## Fragmento de página
Junto a la acción meramente espiritual y pastoral, el Papa san Gregorio fue protagonista activo también de una múltiple actividad social. Con las rentas del conspicuo patrimonio que la Sede romana poseía en Italia, especialmente en Sicilia, compró y distribuyó trigo, socorrió a quienes se encontraban en situación de necesidad, ayudó a sacerdotes, monjes y monjas que vivían en la indigencia, pagó rescates de ciudadanos que habían caído prisioneros de los longobardos, compró armisticios y treguas. Además desarrolló, tanto en Roma como en otras partes de Italia, una atenta labor de reforma administrativa, dando instrucciones precisas para que los bienes de la Iglesia, útiles para su subsistencia y su obra evangelizadora en el mundo, se gestionaran con total rectitud y según las reglas de la justicia y de la misericordia. Exigía que los colonos fueran protegidos de los abusos de los concesionarios de las tierras de propiedad de la Iglesia y, en caso de fraude, que se les indemnizara con prontitud, para que el rostro de la Esposa de Cristo no se contaminara con beneficios injustos.

San Gregorio llevó a cabo esta intensa actividad a pesar de sus problemas de salud, que lo obligaban con frecuencia a guardar cama durante largos días. Los ayunos que había practicado en los años de la vida monástica le habían ocasionado serios trastornos digestivos. Además, su voz era muy débil, de forma que a menudo tenía que encomendar al diácono la lectura de sus homilías, para que los fieles presentes en las basílicas romanas pudieran oírlo. En los días de fiesta hacía lo posible por celebrar Missarum sollemnia, esto es, la misa solemne, y entonces se encontraba personalmente con el pueblo de Dios, que lo apreciaba mucho porque veía en él la referencia autorizada en la que hallaba seguridad: no por casualidad se le atribuyó pronto el título de consul Dei.

## Lista de tareas
A – Según el texto sobre san Gregorio, ¿qué título se le atribuyó pronto?
B – Continúa el texto sobre san Gregorio desde su última oración.

## Datos mostrados
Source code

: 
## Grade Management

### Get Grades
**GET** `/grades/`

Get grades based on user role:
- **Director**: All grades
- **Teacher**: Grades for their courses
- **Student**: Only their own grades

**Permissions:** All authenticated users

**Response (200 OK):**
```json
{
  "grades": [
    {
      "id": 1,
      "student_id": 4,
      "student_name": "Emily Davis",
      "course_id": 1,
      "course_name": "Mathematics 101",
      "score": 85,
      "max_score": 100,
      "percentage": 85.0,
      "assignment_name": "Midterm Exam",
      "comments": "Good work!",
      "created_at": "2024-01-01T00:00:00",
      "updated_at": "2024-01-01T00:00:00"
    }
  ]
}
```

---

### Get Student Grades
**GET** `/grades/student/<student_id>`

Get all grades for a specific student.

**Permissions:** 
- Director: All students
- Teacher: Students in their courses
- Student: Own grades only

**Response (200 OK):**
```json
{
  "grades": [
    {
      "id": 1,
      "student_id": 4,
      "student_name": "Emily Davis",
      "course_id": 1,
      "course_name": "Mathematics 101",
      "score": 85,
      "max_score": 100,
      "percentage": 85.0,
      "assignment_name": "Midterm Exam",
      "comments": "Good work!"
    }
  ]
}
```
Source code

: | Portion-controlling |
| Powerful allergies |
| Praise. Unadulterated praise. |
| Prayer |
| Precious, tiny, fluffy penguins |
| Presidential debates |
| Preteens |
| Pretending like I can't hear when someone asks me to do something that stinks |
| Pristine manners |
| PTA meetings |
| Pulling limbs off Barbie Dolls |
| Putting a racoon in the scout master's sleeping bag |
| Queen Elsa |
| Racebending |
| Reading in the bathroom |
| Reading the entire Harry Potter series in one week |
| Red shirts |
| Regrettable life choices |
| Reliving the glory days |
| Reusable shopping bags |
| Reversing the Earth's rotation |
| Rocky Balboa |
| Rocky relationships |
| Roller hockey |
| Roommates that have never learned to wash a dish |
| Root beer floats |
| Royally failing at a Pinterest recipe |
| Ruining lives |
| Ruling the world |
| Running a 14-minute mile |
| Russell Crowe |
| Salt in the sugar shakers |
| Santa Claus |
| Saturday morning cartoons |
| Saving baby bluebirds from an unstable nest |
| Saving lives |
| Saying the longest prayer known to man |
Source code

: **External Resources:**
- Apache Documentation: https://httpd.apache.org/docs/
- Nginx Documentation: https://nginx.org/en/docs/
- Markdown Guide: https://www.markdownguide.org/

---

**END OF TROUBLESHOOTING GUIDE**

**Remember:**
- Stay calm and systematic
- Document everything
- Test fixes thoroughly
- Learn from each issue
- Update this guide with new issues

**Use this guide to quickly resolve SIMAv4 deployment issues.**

## Respuestas numeradas
A – El título de consul Dei.

B –
A pesar de las dificilísimas condiciones en las que tuvo que actuar, gracias a su santidad de vida y a su rica humanidad consiguió conquistar la confianza de los fieles, logrando para su tiempo y para el futuro resultados verdaderamente grandiosos. Era un hombre inmerso en Dios: el deseo de Dios estaba siempre vivo en el fondo de su alma y, precisamente por esto, estaba siempre muy atento al prójimo, a las necesidades de la gente de su época. En un tiempo desastroso, más aún, desesperado, supo crear paz y dar esperanza. Este hombre de Dios nos muestra dónde están las verdaderas fuentes de la paz y de dónde viene la verdadera esperanza; así se convierte en guía también para nosotros hoy.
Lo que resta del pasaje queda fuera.